Could you set down exactly the lines in the records below between the line holding "родившихся в один день – 21 июня." and the line holding "Экипаж основной экспедиции", inclusive?

**********

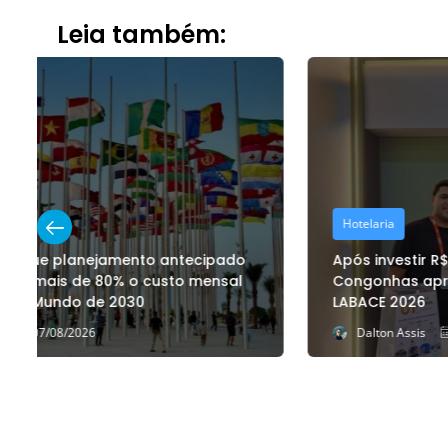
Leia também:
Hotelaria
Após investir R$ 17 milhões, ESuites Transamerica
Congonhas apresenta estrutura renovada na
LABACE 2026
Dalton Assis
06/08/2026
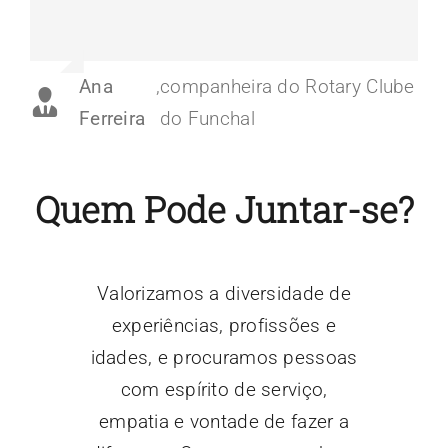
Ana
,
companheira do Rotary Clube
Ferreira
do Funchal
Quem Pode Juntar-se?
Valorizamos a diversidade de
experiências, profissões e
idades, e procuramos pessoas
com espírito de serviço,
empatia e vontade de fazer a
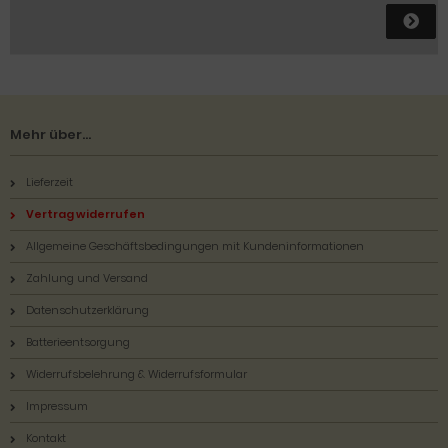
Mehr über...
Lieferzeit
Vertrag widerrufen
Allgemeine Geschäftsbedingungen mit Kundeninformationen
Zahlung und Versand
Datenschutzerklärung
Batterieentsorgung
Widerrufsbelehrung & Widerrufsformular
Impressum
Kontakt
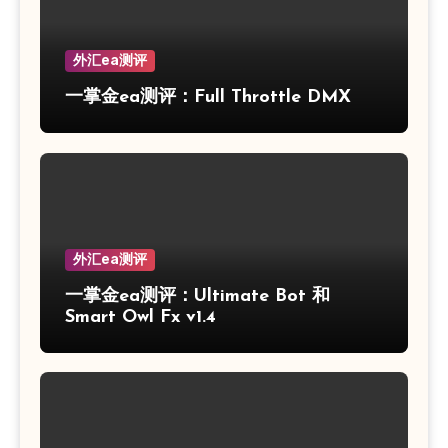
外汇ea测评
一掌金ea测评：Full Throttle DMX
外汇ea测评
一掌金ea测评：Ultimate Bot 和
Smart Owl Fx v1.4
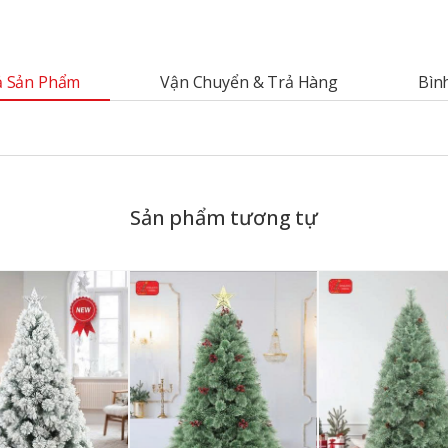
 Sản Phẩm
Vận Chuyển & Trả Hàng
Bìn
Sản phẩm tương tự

**********

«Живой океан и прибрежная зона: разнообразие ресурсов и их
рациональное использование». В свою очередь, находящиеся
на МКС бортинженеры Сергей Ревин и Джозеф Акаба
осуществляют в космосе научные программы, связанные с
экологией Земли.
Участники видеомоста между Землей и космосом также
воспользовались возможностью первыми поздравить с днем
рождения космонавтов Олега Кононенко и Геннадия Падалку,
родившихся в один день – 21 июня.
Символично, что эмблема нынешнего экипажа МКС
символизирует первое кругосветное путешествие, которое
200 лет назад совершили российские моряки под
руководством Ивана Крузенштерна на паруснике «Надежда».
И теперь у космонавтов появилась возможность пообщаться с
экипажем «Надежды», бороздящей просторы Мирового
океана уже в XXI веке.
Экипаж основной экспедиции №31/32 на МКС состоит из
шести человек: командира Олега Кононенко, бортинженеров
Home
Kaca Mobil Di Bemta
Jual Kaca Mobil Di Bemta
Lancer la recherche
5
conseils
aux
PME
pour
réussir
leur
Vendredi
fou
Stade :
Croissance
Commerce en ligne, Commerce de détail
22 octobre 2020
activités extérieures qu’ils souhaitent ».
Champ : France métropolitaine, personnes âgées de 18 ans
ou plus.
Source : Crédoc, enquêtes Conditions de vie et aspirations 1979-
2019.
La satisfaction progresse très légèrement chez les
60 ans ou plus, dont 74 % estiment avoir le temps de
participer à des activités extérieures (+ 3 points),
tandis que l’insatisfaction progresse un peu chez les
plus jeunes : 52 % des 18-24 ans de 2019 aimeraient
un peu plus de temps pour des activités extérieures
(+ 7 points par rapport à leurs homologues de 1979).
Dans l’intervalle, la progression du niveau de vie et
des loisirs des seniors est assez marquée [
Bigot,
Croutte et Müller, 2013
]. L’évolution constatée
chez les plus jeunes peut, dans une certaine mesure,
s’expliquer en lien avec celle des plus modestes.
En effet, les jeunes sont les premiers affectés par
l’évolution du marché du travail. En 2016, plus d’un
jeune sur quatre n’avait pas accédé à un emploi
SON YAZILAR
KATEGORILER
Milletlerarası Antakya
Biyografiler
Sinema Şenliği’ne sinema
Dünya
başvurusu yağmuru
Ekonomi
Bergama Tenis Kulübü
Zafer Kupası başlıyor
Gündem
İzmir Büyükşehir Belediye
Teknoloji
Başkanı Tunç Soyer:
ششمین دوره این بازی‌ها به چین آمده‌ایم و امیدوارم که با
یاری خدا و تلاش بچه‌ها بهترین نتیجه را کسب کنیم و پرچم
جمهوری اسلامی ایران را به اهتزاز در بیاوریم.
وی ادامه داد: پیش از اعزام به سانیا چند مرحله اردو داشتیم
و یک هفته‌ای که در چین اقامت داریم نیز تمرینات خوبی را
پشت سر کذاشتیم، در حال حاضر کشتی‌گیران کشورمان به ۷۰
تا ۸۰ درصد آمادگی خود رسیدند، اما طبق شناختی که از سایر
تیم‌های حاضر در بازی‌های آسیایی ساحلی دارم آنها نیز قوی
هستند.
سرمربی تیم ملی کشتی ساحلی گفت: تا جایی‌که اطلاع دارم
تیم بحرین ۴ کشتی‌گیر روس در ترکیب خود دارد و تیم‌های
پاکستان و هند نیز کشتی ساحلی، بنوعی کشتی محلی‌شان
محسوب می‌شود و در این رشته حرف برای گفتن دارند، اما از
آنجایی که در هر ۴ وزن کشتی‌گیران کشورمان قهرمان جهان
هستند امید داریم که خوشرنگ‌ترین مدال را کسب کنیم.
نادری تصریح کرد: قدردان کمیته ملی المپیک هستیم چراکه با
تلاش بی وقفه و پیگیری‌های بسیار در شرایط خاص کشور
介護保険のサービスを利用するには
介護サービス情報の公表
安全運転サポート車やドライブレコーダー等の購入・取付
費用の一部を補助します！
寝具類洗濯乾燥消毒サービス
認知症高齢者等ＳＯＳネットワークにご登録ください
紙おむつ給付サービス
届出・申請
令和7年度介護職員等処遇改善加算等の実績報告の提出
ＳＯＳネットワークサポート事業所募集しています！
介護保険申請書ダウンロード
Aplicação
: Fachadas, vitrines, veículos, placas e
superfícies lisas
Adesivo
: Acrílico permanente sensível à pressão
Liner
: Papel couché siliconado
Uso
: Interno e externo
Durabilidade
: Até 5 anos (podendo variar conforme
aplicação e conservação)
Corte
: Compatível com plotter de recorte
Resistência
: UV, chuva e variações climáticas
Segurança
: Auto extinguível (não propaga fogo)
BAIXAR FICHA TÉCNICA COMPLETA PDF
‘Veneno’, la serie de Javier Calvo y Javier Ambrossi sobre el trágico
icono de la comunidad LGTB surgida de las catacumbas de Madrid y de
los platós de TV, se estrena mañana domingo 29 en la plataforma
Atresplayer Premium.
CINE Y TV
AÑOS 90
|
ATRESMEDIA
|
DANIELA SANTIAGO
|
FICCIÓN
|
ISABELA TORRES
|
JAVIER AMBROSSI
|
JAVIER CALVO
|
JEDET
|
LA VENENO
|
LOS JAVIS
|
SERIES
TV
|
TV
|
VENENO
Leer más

**********

• Task answer:
родившихся в один день – 21 июня.
Символично, что эмблема нынешнего экипажа МКС
символизирует первое кругосветное путешествие, которое
200 лет назад совершили российские моряки под
руководством Ивана Крузенштерна на паруснике «Надежда».
И теперь у космонавтов появилась возможность пообщаться с
экипажем «Надежды», бороздящей просторы Мирового
океана уже в XXI веке.
Экипаж основной экспедиции №31/32 на МКС состоит из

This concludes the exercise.